__DATASET RECORDS__.
========
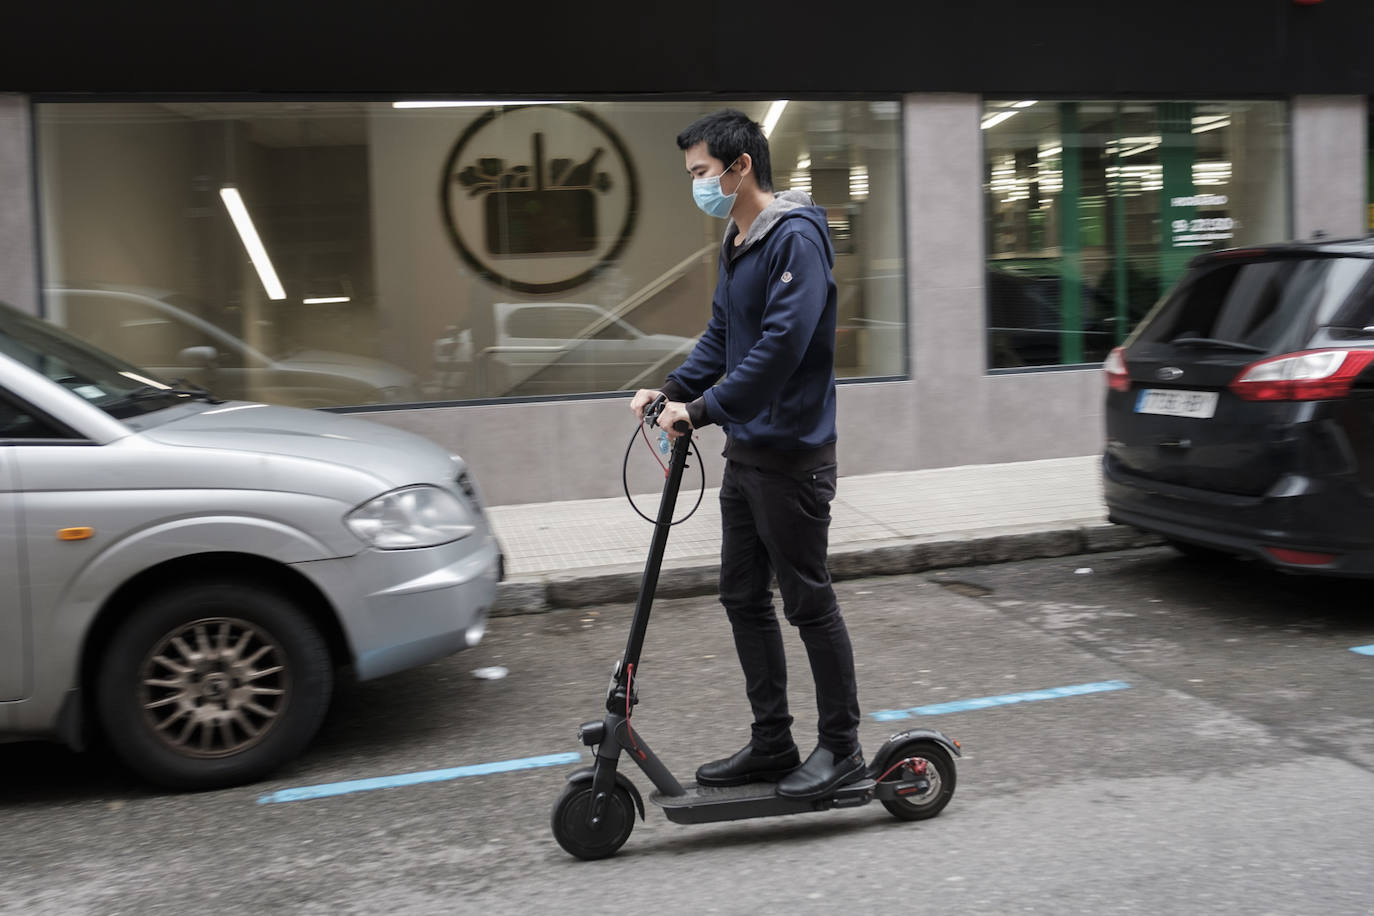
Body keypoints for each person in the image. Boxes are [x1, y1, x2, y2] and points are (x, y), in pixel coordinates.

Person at [630, 109, 862, 800]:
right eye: (692, 174)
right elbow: (724, 336)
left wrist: (701, 411)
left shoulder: (795, 240)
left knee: (807, 602)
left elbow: (780, 351)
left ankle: (842, 746)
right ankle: (772, 743)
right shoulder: (738, 241)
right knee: (741, 597)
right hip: (748, 453)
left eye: (702, 173)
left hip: (792, 456)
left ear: (741, 167)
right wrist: (669, 390)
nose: (697, 185)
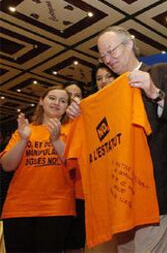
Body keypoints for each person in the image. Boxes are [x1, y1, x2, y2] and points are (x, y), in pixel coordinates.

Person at [96, 26, 167, 252]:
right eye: (103, 56)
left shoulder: (162, 72)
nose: (108, 60)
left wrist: (155, 93)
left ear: (129, 44)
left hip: (159, 188)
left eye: (111, 51)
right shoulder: (110, 93)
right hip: (124, 192)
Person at [0, 85, 75, 252]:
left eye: (63, 101)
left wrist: (55, 141)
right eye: (52, 98)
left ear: (67, 107)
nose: (57, 103)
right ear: (41, 101)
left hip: (57, 208)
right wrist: (23, 140)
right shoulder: (25, 130)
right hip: (18, 208)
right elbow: (7, 165)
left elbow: (74, 164)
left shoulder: (72, 130)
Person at [64, 81, 86, 253]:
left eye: (77, 95)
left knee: (75, 243)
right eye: (68, 96)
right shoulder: (51, 123)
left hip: (80, 192)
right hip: (55, 194)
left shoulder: (88, 122)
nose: (73, 99)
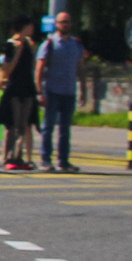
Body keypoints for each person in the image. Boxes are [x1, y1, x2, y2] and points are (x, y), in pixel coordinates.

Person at [38, 10, 86, 173]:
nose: (65, 24)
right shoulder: (50, 44)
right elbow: (39, 68)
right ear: (56, 24)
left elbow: (80, 67)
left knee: (65, 129)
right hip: (52, 91)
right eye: (62, 22)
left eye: (68, 21)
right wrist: (40, 91)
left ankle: (63, 161)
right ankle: (45, 160)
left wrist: (83, 89)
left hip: (69, 92)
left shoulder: (76, 44)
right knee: (48, 127)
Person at [0, 19, 41, 170]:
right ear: (23, 27)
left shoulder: (29, 43)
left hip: (27, 87)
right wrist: (17, 53)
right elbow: (6, 69)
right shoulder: (11, 44)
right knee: (13, 123)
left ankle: (19, 155)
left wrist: (32, 51)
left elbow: (33, 66)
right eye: (30, 25)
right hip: (14, 88)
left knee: (24, 123)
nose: (32, 28)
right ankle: (8, 156)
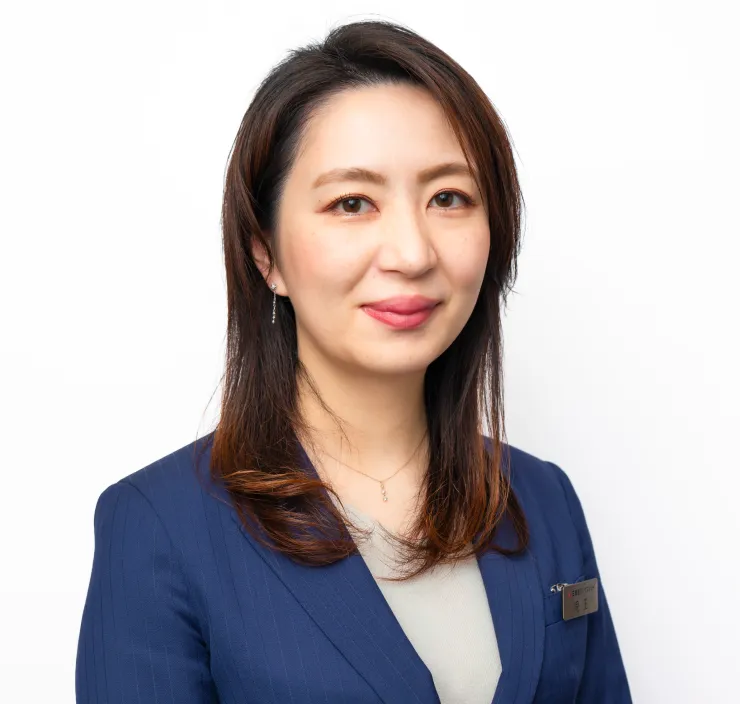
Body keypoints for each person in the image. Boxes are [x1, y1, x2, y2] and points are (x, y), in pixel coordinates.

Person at [75, 19, 632, 704]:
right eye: (352, 203)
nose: (412, 253)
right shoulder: (159, 527)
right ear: (265, 253)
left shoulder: (543, 499)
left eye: (448, 198)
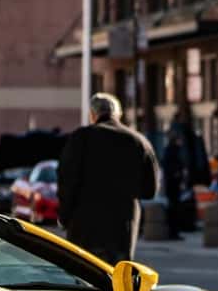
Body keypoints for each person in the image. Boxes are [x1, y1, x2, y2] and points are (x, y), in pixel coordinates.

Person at [57, 93, 160, 264]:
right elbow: (150, 190)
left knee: (83, 274)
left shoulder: (81, 138)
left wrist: (64, 215)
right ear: (118, 114)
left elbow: (67, 181)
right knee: (116, 278)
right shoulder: (138, 141)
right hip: (122, 226)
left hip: (84, 224)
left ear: (92, 115)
========
__EXERCISE__. The reply should repeat the listing above exactly and contain no pictures.

__RESULT FOR THIS EXERCISE__.
Body keypoints for each person in the image. Boxes are [x1, y1, x2, y2] and points are (x, y), in pixel coordinates.

Person at [630, 109, 862, 800]:
right eye: (692, 174)
right elbow: (724, 336)
left wrist: (701, 411)
left shoulder: (795, 240)
left knee: (807, 602)
left elbow: (780, 351)
left ankle: (842, 746)
right ankle: (772, 743)
right shoulder: (738, 241)
right knee: (741, 597)
right hip: (748, 453)
left eye: (702, 173)
left hip: (792, 456)
left ear: (741, 167)
right wrist: (669, 390)
nose: (697, 185)
Body keypoints for each person in the image. Boxes are [x1, y1, x2, y2] and points are (x, y), in pixel coordinates.

Person at [96, 26, 167, 252]:
right eye: (103, 56)
left shoulder: (162, 72)
nose: (108, 60)
left wrist: (155, 93)
left ear: (129, 44)
left hip: (159, 188)
left eye: (111, 51)
right shoulder: (110, 93)
right hip: (124, 192)
Person at [0, 85, 75, 252]:
left eye: (63, 101)
left wrist: (55, 141)
right eye: (52, 98)
left ear: (67, 107)
nose: (57, 103)
right ear: (41, 101)
left hip: (57, 208)
right wrist: (23, 140)
right shoulder: (25, 130)
right hip: (18, 208)
right elbow: (7, 165)
left elbow: (74, 164)
left shoulder: (72, 130)
Person at [64, 81, 86, 253]:
left eye: (77, 95)
left knee: (75, 243)
right eye: (68, 96)
right shoulder: (51, 123)
left hip: (80, 192)
right hip: (55, 194)
left shoulder: (88, 122)
nose: (73, 99)
Body keypoints for each person in the image. Boxes are [x1, y1, x2, y2] and points are (x, y), in pixel coordinates.

Person at [38, 10, 86, 173]:
nose: (65, 24)
right shoulder: (50, 44)
right elbow: (39, 68)
right ear: (56, 24)
left elbow: (80, 67)
left knee: (65, 129)
right hip: (52, 91)
right eye: (62, 22)
left eye: (68, 21)
right wrist: (40, 91)
left ankle: (63, 161)
right ankle: (45, 160)
left wrist: (83, 89)
left hip: (69, 92)
left shoulder: (76, 44)
right knee: (48, 127)
Person at [0, 19, 41, 170]:
right ear: (23, 27)
left shoulder: (29, 43)
left hip: (27, 87)
right wrist: (17, 53)
right elbow: (6, 69)
right shoulder: (11, 44)
right knee: (13, 123)
left ankle: (19, 155)
left wrist: (32, 51)
left elbow: (33, 66)
right eye: (30, 25)
right hip: (14, 88)
left knee: (24, 123)
nose: (32, 28)
right ankle: (8, 156)
Body keypoints for each person in the image. Boxes are [x1, y1, x2, y2] and points are (x, y), in pixel coordinates.

Person at [75, 19, 632, 704]:
right eye: (352, 203)
nose: (412, 253)
right shoulder: (159, 527)
right ear: (265, 253)
left shoulder: (543, 499)
left eye: (448, 198)
Body keypoints for each person in the image. Boxes are [x1, y1, x2, y2] and points are (x, y), in pixel coordinates.

Person at [57, 93, 160, 264]:
right elbow: (150, 190)
left knee: (83, 274)
left shoulder: (81, 138)
left wrist: (64, 215)
right ear: (118, 114)
left elbow: (67, 181)
right knee: (116, 278)
right shoulder: (138, 141)
right hip: (122, 226)
left hip: (84, 224)
left ear: (92, 115)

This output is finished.